A particularly virulent personality leadership type by a woman is one we label “Machiavellian Mary.” This style denotes a superficially agreeable, yet ruthless, self-focused, and false individual. Machiavellian Mary is “mean business.” She kills “buy-in” from key stakeholders—the employees who are the face and backbone of the business. Her authoritarian style poisons the working environment that could otherwise nourish new ideas. Hers is a “top-down” communication style—one that promotes a culture of dishonesty and fear.

Yet, Machiavellian Mary often rises to high-level positions. Why? Because she plays well in the “male” game of pyramidal hierarchies. She knows how to be pleasing to those on top and how to control and step on-and-over those below.

As women professionals, we’ve witnessed this style. Our female colleagues and friends agree that some of the worst bosses they have had were Machiavellian Marys. Many stories are told of how Machiavellian Mary created friction, pitted co-workers against each other, and promoted dissension and an atmosphere of suspicion and distrust. These accounts reveal how Machiavellian Mary lowered morale, caused employee strife, damaged productivity, contributed to EEO actions and lawsuits, and jeopardized solvency.

Yet, Machiavellian Marys continue to be prominent in leadership positions of power across sectors. Why? Frankly, they succeed because both men and women believe in the myth of the “Iron Lady” as having the characteristics that are admirable and desirable because they promote the “bottom line.” We may unconsciously assign nurturant styles to the roles of subordinates who are to be led, but not to be the leaders. We may think that women who were able to move up “the leadership ladder” did so because they could be ruthless; or if that term is not palatable, we may soften the adjective to “realistic” or “has a business sense.” Such a woman may be viewed as skillfully playing the game.

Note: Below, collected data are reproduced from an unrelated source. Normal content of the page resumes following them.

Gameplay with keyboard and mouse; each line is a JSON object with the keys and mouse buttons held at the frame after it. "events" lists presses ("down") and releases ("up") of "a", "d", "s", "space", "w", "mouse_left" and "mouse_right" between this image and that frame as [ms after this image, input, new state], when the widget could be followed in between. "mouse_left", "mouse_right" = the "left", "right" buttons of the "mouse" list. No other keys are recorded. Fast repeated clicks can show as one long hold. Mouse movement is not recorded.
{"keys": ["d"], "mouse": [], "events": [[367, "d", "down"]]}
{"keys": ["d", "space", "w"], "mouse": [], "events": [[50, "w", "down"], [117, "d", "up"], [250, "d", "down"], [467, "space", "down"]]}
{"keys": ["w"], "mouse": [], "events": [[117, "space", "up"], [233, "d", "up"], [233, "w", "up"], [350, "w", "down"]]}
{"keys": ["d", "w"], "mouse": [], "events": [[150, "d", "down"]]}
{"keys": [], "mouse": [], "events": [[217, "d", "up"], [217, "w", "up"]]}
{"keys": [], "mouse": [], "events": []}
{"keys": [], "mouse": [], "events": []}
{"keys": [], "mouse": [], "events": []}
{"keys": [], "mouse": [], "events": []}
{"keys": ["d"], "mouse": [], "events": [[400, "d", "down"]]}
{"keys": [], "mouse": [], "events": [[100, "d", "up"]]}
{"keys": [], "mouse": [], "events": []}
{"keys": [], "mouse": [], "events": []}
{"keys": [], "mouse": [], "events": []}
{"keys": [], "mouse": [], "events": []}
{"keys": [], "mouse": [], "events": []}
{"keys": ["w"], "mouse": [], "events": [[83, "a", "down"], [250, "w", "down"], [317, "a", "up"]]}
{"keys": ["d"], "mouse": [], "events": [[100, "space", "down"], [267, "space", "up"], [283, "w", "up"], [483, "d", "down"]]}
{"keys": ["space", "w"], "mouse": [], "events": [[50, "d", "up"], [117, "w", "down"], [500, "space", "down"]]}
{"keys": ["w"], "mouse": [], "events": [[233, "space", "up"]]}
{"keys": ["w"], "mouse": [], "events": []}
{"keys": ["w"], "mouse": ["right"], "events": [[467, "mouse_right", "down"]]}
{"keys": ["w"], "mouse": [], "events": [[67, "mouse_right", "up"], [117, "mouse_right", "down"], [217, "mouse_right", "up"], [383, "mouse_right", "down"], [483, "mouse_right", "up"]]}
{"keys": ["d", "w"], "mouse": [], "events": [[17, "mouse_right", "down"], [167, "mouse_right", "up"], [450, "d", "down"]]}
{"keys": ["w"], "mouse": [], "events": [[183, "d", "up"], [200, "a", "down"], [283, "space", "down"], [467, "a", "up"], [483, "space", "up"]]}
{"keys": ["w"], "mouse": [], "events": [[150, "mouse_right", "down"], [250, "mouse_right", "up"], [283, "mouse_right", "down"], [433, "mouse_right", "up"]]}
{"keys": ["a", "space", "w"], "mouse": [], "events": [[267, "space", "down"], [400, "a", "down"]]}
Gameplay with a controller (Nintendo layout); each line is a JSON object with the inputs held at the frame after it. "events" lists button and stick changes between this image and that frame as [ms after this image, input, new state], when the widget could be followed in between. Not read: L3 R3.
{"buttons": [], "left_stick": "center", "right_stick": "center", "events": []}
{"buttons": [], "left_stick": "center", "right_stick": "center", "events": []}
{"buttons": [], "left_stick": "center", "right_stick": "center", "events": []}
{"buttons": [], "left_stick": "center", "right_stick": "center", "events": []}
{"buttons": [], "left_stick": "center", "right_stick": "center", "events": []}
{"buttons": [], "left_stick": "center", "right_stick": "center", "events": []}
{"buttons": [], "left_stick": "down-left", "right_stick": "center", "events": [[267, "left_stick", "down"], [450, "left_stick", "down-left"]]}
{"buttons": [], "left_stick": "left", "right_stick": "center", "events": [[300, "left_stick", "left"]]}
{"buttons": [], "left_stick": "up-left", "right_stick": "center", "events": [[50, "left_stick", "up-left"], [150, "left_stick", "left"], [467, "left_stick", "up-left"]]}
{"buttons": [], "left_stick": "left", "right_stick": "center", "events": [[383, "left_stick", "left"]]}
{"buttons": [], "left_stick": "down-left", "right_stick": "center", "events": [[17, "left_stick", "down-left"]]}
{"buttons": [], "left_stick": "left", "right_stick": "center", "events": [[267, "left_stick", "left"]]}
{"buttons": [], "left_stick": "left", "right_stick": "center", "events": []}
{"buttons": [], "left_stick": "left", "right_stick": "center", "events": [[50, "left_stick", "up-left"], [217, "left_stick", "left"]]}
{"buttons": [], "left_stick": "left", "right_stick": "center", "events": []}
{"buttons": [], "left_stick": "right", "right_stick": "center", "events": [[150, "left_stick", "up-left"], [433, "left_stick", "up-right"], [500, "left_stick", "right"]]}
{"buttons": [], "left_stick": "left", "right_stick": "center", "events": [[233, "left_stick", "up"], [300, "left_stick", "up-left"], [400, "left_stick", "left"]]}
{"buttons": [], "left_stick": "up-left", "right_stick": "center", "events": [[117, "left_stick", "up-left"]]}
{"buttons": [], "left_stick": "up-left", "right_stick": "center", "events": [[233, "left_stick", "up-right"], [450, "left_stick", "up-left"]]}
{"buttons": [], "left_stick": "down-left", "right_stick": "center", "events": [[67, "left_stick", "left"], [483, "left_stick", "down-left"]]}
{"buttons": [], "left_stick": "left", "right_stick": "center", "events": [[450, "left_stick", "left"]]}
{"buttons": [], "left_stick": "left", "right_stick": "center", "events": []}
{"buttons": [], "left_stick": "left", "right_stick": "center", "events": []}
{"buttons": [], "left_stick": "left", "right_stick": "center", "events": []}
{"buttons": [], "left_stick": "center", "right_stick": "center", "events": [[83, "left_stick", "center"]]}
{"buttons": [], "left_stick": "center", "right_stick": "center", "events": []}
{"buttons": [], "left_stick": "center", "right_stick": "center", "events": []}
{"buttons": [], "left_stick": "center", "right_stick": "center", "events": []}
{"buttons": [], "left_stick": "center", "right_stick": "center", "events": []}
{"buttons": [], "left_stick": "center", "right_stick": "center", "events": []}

Despite gender equality as the overt mantra, the archetypes of strength as masculine and weakness as feminine remain potent today, just as they have in the past. Power impacts our view of others; we respect those with status and assign lower esteem to those without. Historically, men have had more power than women; consequently, women may unconsciously assign more respect to women who lead like men.

In addition, men may be more comfortable with Machiavellian Mary, at least initially. Machiavellian Mary has no problems in promoting herself. On the surface, she can look like she is getting the job done and is not distracted by interpersonal issues, such as being concerned about the needs of others. As she does not have “feminine frills” like a democratic style (e.g., acknowledging teamwork), tasks such as down-sizing, aggressive take-overs, and issuing demotions come easily to her.

Is a nurturing leadership style just a nice theory that plays well in academic journals and sounds good in conferences about transformational leaders? Is it more aspirational than pragmatic? Several years ago, researchers found that biomedical research centers with a nurturing leadership style yielded the most major biomedical discoveries. There are examples in other fields where promoting cooperation rather than competition enhances creativity. Although hiring Machiavellian Mary may look good at first, she will ultimately hamper the true growth and potential of the business.

Cooperation instead of “dog-eat-dog” competition fosters creativity—whether it’s in the form of inventions or new products, original works, scientific contributions, or successful business practices. Machiavellian Mary kills potential. The key to new ideas and growth comes from planting the seed of entrepreneurial altruism. Although there is a much to endorse about healthy competition, we believe that a cooperative spirit of promoting the success of others and encouraging teamwork will stimulate the exponential explosion of phenomenal creativity and productivity, as well as lead to better work environments.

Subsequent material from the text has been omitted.